WHO ARE THEY?
Hawthorne Heights began life as the Dayton, Ohio-based emo-pop group A Day in the Life in 2001. After some line-up shuffling and a name change, the quintet had signed with 2000's emo powerhouse Victory Records, who released Hawthorne Heights' debut album in 2004.
In hindsight, the band's career reads as a cautionary tale of being passionate, young, and naïve and the pitfalls that come with those attributes. In other words, everything that could have gone wrong for a fledging rock band with stars in its eyes went very wrong. After a honeymoon period with their record label and some impressive early success, Hawthorne Heights was roasted by shady business tactics from Victory and ensuing lawsuits between the two parties, unfortunately capped off by the accidental fatal overdose of guitarist Casey Calvert in 2007. It couldn't have happened to a nicer group of guys (if their public image is to be believed).

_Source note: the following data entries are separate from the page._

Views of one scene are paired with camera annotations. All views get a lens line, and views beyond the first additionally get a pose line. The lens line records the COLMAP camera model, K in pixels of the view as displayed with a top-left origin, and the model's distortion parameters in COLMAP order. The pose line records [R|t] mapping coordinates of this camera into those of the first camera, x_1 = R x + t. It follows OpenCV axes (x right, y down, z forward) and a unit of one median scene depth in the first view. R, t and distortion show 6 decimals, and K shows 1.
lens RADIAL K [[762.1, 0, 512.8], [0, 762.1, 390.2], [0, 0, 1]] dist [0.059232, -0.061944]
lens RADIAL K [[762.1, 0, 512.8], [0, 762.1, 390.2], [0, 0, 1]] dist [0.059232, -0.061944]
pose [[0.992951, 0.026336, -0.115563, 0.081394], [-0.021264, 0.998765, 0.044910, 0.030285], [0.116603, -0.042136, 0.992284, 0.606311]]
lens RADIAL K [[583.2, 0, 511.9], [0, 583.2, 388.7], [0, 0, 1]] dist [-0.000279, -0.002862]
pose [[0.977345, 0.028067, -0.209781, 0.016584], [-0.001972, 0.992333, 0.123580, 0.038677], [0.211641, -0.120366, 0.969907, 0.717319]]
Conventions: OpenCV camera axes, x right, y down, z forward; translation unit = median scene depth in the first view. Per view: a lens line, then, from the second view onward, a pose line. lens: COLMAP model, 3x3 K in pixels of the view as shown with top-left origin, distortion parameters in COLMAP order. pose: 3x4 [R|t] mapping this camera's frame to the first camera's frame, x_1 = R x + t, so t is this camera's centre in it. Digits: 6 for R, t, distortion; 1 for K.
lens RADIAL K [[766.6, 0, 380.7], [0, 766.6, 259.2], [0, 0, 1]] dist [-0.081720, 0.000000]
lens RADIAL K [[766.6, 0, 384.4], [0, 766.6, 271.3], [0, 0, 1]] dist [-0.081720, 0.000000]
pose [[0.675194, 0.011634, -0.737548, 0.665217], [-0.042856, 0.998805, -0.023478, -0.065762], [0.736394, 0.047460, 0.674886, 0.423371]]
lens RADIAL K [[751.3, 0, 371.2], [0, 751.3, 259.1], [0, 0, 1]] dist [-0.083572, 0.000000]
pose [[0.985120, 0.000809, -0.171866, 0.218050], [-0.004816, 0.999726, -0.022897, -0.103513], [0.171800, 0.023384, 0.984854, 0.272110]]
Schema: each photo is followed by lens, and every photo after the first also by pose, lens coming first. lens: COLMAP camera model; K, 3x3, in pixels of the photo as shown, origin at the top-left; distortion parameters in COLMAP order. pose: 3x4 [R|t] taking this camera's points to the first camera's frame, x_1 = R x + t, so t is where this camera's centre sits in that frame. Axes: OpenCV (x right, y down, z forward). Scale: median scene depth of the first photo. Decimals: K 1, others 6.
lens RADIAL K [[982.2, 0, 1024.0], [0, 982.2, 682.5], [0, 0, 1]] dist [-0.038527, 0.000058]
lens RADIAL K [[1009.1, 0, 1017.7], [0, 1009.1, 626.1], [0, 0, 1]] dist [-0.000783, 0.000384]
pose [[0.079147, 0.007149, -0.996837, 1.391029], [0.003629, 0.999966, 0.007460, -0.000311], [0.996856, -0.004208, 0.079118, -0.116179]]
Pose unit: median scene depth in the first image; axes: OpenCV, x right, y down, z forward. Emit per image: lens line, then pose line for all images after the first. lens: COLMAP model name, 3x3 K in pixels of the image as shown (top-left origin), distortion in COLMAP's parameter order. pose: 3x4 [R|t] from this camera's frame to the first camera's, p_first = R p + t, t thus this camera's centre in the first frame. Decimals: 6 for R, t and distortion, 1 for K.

But Hawthorne Heights might have escaped footnote-to-a-footnote status had anything about their music been exceptional. It was not to be – singer J.T. Woodruff's lyrics were cliché-ridden and adolescent, Calvert's screamo bark was unintentionally comedic, and the band strict adherence to the emo rulebook of tempo changes, punk-lite guitars, with the occasional metal flourish rendered them faceless and ordinary.
This didn't prevent commercial success from an audience rabid for high-pitched vocals and guyliner in the mid-'00s. Hawthorne Heights' first two albums, The Silence in Black and White (2004) and If Only You Were Lonely (2006) sold at least a million copies between them before the sun set on the band.
The first post-Calvert effort, 2008's Fragile Future, was well-intentioned but forgettable, and each subsequent release from the band strayed farther from their high water mark of generic blandness.
BUY THIS ALBUM
Midwesterners: The Hits, was Victory Records goodbye kiss to Hawthorne Heights, finally free from the label after a prolonged legal battle. Released in 2010, it's misleadingly titled—this band had only two or three hits, which were moderately successful at best. In essence, Midwesterners is a sampler of the band's most listenable tracks from its first three records. Though hooks are few and far between, this should satisfy any casual listener's interest in the very odd phenomena of 2000's emo.
Hawthorne Heights had just two memorable songs: "Ohio is for Lovers" from 2004 and "Saying Sorry" from 2006. Not coincidentally, they were also their most popular songs. "Saying Sorry" is far and away the keeper of the two, toning down the bombast for a pleasant and jangly pop song.